Material to process:
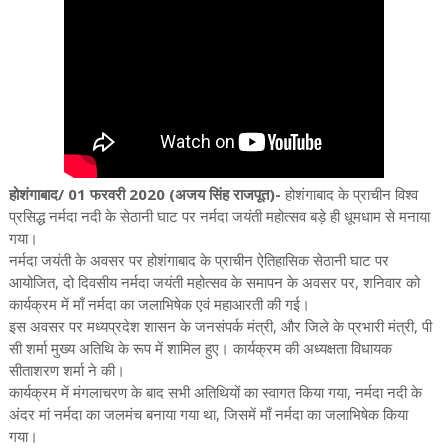
होशंगाबाद/ 01 फरवरी 2020 (अजय सिंह राजपूत)-
होशंगाबाद के प्राचीन विश्व
प्रसिद्ध नर्मदा नदी के सेठानी घाट पर नर्मदा जयंती महोत्सव बड़े ही धूमधाम से मनाया
गया।
नर्मदा जयंती के अवसर पर होशंगाबाद के प्राचीन ऐतिहासिक सेठानी घाट पर
आयोजित, दो दिवसीय नर्मदा जयंती महोत्सव के समापन के अवसर पर, शनिवार को
कार्यक्रम में माँ नर्मदा का जलाभिषेक एवं महाआरती की गई।
इस अवसर पर मध्यप्रदेश शासन के जनसंपर्क मंत्री, और जिले के प्रभारी मंत्री, पी
सी शर्मा मुख्य अतिथि के रूप में शामिल हुए। कार्यक्रम की अध्यक्षता विधायक
सीताशरण शर्मा ने की।
कार्यक्रम में मंगलाचरण के बाद सभी अतिथियों का स्वागत किया गया, नर्मदा नदी के
अंदर मां नर्मदा का जलमंच बनाया गया था, जिसमें माँ नर्मदा का जलाभिषेक किया
गया।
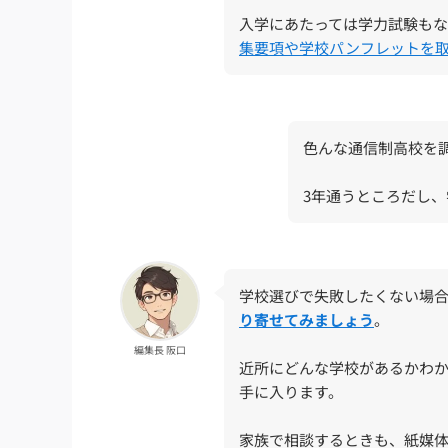
入学にあたっては学力試験も
集要項や学校パンフレットを
色んな通信制高校を
3年通うところだし
学校選びで失敗したくない場
り寄せてみましょう
。
編集長 阪口
近所にどんな学校があるかわ
手に入ります。
家族で相談するときも、紙媒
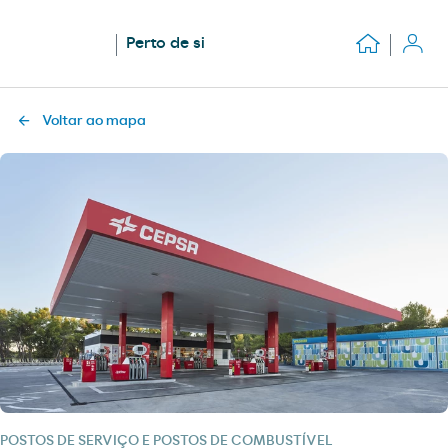
Perto de si
Voltar ao mapa
POSTOS DE SERVIÇO E POSTOS DE COMBUSTÍVEL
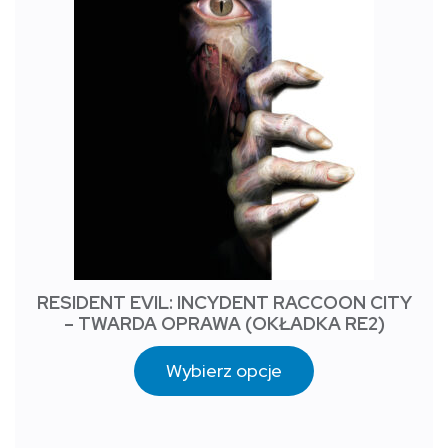
RESIDENT EVIL: INCYDENT RACCOON CITY
– TWARDA OPRAWA (OKŁADKA RE2)
Wybierz opcje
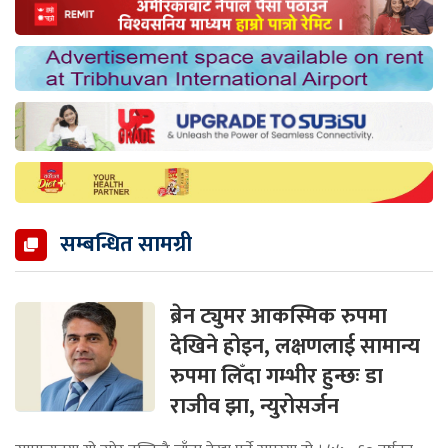
सम्बन्धित सामग्री
ब्रेन ट्युमर आकस्मिक रुपमा
देखिने होइन, लक्षणलाई सामान्य
रुपमा लिँदा गम्भीर हुन्छः डा
राजीव झा, न्युरोसर्जन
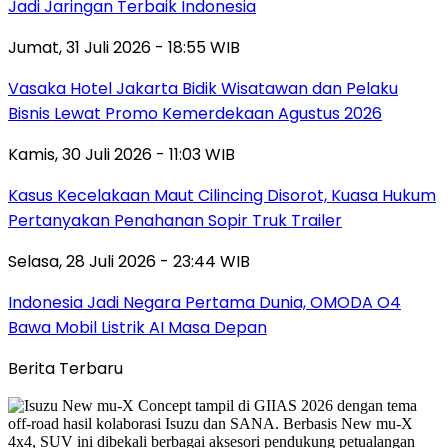
Jadi Jaringan Terbaik Indonesia
Jumat, 31 Juli 2026 - 18:55 WIB
Vasaka Hotel Jakarta Bidik Wisatawan dan Pelaku
Bisnis Lewat Promo Kemerdekaan Agustus 2026
Kamis, 30 Juli 2026 - 11:03 WIB
Kasus Kecelakaan Maut Cilincing Disorot, Kuasa Hukum
Pertanyakan Penahanan Sopir Truk Trailer
Selasa, 28 Juli 2026 - 23:44 WIB
Indonesia Jadi Negara Pertama Dunia, OMODA O4
Bawa Mobil Listrik AI Masa Depan
Berita Terbaru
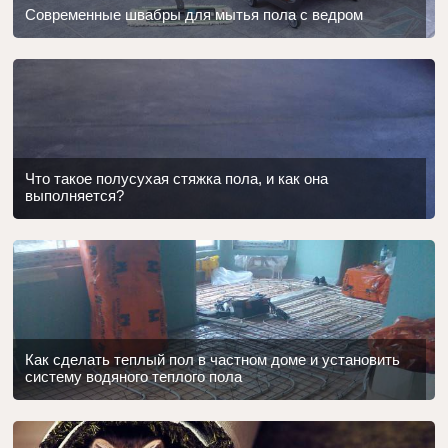
Современные швабры для мытья пола с ведром
Что такое полусухая стяжка пола, и как она
выполняется?
Как сделать теплый пол в частном доме и установить
систему водяного теплого пола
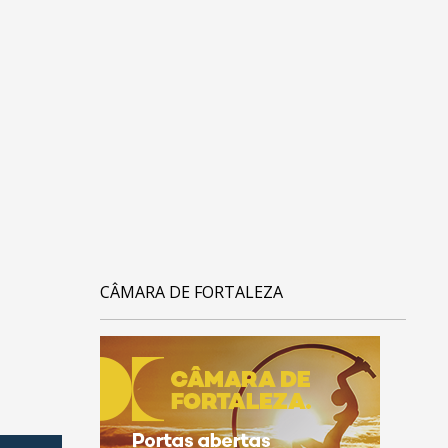
CÂMARA DE FORTALEZA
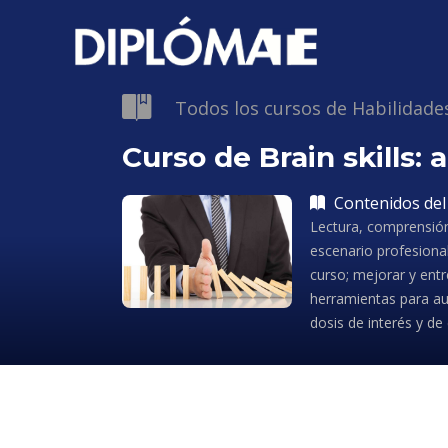
Todos los cursos de Habilidade
Curso de Brain skills:
Contenidos del
Lectura, comprensión
escenario profesional
curso; mejorar y entr
herramientas para au
dosis de interés y de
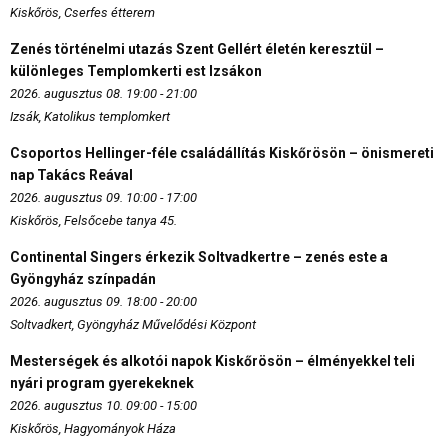
Kiskőrös, Cserfes étterem
Zenés történelmi utazás Szent Gellért életén keresztül –
különleges Templomkerti est Izsákon
2026. augusztus 08. 19:00 - 21:00
Izsák, Katolikus templomkert
Csoportos Hellinger-féle családállítás Kiskőrösön – önismereti
nap Takács Reával
2026. augusztus 09. 10:00 - 17:00
Kiskőrös, Felsőcebe tanya 45.
Continental Singers érkezik Soltvadkertre – zenés este a
Gyöngyház színpadán
2026. augusztus 09. 18:00 - 20:00
Soltvadkert, Gyöngyház Művelődési Központ
Mesterségek és alkotói napok Kiskőrösön – élményekkel teli
nyári program gyerekeknek
2026. augusztus 10. 09:00 - 15:00
Kiskőrös, Hagyományok Háza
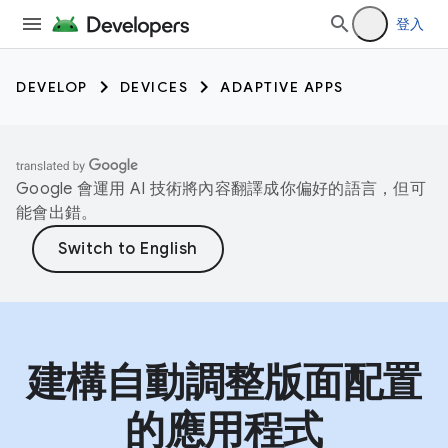
登入
DEVELOP
DEVICES
ADAPTIVE APPS
Google 會運用 AI 技術將內容翻譯成你偏好的語言，但可
能會出錯。
建構自動調整版面配置
的應用程式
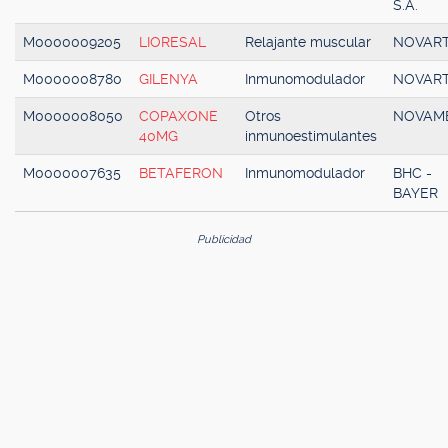
S.A.
M0000009205
LIORESAL
Relajante muscular
NOVART
M0000008780
GILENYA
Inmunomodulador
NOVART
M0000008050
COPAXONE
Otros
NOVAM
40MG
inmunoestimulantes
M0000007635
BETAFERON
Inmunomodulador
BHC -
BAYER
Publicidad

What is required:
An exact repeat of the lines from the one containing "Relajante muscular" through the final line above, both included, is the whole answer.

Task answer:
Relajante muscular
NOVART
M0000008780
GILENYA
Inmunomodulador
NOVART
M0000008050
COPAXONE
Otros
NOVAM
40MG
inmunoestimulantes
M0000007635
BETAFERON
Inmunomodulador
BHC -
BAYER
Publicidad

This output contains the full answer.